[v5] x86/asm/bitops: optimize ff{s,z} functions for constant expressions

[PATCH v5 2/2] x86/asm/bitops: __ffs,ffz: use __builtin_ctzl to evaluate constant expressions

Posted by Vincent Mailhol 3 years, 8 months ago

__ffs(x) is equivalent to (unsigned long)__builtin_ctzl(x) and ffz(x)
is equivalent to (unsigned long)__builtin_ctzl(~x). Because
__builting_ctzl() returns an int, a cast to (unsigned long) is
necessary to avoid potential warnings on implicit casts.

For x86_64, the current __ffs() and ffz() implementations do not
produce optimized code when called with a constant expression. On the
contrary, the __builtin_ctzl() folds into a single instruction.

However, for non constant expressions, the __ffs() and ffz() asm
versions of the kernel remains slightly better than the code produced
by GCC (it produces a useless instruction to clear eax).

Use __builtin_constant_p() to select between the kernel's
__ffs()/ffz() and the __builtin_ctzl() depending on whether the
argument is constant or not.

** Statistics **

On a allyesconfig, before...:

  $ objdump -d vmlinux.o | grep tzcnt | wc -l
  3607

...and after:

  $ objdump -d vmlinux.o | grep tzcnt | wc -l
  2600

So, roughly 27.9% of the calls to either __ffs() or ffz() were using
constant expressions and could be optimized out.

(tests done on linux v5.18-rc5 x86_64 using GCC 11.2.1)

▶ INFORMATION SHOWN
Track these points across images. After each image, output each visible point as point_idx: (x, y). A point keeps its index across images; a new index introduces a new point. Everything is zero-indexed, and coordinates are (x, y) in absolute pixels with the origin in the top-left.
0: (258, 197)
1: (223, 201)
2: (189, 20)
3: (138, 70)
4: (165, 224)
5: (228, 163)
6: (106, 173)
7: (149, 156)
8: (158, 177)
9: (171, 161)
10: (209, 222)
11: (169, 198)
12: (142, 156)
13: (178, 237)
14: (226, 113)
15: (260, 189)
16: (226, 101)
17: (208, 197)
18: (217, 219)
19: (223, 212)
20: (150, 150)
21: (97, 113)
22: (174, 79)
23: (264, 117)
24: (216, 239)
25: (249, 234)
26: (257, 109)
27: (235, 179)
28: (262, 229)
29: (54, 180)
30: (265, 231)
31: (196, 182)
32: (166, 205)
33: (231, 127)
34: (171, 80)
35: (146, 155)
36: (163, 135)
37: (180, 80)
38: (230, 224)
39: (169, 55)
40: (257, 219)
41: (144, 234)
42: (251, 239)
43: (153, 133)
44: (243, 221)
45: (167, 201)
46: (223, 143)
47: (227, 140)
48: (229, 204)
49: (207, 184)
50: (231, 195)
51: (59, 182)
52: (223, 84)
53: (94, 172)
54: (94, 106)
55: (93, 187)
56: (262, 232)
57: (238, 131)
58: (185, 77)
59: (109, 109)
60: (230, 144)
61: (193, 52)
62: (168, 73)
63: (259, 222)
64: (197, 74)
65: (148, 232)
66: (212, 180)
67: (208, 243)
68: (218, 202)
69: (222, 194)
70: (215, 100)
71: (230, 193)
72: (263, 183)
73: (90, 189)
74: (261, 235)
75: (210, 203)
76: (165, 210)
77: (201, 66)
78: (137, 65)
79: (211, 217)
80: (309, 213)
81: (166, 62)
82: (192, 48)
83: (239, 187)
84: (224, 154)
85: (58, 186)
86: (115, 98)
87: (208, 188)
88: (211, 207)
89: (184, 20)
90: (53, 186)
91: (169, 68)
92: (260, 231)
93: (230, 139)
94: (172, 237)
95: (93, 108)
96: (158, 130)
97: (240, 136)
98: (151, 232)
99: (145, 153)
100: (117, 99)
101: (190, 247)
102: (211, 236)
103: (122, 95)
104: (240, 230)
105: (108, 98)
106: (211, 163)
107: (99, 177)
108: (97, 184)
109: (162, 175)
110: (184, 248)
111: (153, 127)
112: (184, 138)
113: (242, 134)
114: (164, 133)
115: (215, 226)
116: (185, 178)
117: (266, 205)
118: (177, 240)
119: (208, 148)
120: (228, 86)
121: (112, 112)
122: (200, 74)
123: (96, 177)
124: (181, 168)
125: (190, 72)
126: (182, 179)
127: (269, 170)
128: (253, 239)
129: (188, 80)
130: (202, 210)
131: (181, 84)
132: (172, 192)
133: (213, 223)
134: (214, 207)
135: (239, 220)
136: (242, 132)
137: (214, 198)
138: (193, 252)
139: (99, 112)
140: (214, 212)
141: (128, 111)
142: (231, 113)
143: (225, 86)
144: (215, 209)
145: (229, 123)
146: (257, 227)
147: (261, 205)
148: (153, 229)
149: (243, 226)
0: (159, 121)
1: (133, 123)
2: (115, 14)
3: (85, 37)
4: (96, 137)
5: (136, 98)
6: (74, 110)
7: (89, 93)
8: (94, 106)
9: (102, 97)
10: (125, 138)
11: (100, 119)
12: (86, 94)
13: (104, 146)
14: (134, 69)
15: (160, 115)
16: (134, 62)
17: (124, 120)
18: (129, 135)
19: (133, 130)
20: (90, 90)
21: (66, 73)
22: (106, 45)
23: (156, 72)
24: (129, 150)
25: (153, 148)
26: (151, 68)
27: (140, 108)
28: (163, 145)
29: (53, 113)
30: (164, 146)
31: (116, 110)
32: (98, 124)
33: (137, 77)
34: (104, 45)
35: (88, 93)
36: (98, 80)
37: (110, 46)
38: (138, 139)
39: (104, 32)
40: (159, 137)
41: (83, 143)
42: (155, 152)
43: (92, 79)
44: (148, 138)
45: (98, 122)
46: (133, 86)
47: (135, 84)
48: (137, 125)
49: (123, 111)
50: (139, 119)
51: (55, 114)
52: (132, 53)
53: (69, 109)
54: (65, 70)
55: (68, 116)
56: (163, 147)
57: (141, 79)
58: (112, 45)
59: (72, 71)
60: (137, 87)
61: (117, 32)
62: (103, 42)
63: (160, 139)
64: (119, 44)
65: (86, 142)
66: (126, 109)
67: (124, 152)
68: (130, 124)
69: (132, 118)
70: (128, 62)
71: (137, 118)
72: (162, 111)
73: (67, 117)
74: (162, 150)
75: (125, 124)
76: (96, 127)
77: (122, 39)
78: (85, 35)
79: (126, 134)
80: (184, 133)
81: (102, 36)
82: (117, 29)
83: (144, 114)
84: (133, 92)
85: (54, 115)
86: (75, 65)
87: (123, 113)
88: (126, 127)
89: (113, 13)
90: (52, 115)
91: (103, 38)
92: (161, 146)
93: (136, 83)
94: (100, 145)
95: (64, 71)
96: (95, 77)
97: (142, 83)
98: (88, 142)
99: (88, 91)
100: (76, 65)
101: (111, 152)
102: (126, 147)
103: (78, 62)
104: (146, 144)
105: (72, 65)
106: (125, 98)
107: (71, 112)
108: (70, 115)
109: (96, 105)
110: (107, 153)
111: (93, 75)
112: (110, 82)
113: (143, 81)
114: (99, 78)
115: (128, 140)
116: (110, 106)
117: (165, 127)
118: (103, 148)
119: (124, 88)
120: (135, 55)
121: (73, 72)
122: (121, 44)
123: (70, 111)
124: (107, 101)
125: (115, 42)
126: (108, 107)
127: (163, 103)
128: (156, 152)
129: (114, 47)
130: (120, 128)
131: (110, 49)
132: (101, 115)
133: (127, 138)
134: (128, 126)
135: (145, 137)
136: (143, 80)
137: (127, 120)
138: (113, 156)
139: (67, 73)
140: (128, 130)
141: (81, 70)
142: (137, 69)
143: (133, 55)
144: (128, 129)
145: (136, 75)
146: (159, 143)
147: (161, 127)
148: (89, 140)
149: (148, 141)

▶ REQUIRED ACTIONS
**a)** Copy the stretch of the bitops patch note from "Posted by Vincent" through "a single instruction.".
**b)** Answer these questions from the bitops patch note, one per line:
(i) Which GCC version were the tests run with?
(ii) For non-constant expressions, what useless instruction does GCC's code include?
(iii) After the change, how many lines did the tzcnt count command report?

▶ ANSWER LIST
**a)**
Posted by Vincent Mailhol 3 years, 8 months ago

__ffs(x) is equivalent to (unsigned long)__builtin_ctzl(x) and ffz(x)
is equivalent to (unsigned long)__builtin_ctzl(~x). Because
__builting_ctzl() returns an int, a cast to (unsigned long) is
necessary to avoid potential warnings on implicit casts.

For x86_64, the current __ffs() and ffz() implementations do not
produce optimized code when called with a constant expression. On the
contrary, the __builtin_ctzl() folds into a single instruction.

**b)**
(i) GCC 11.2.1
(ii) An instruction to clear eax
(iii) 2600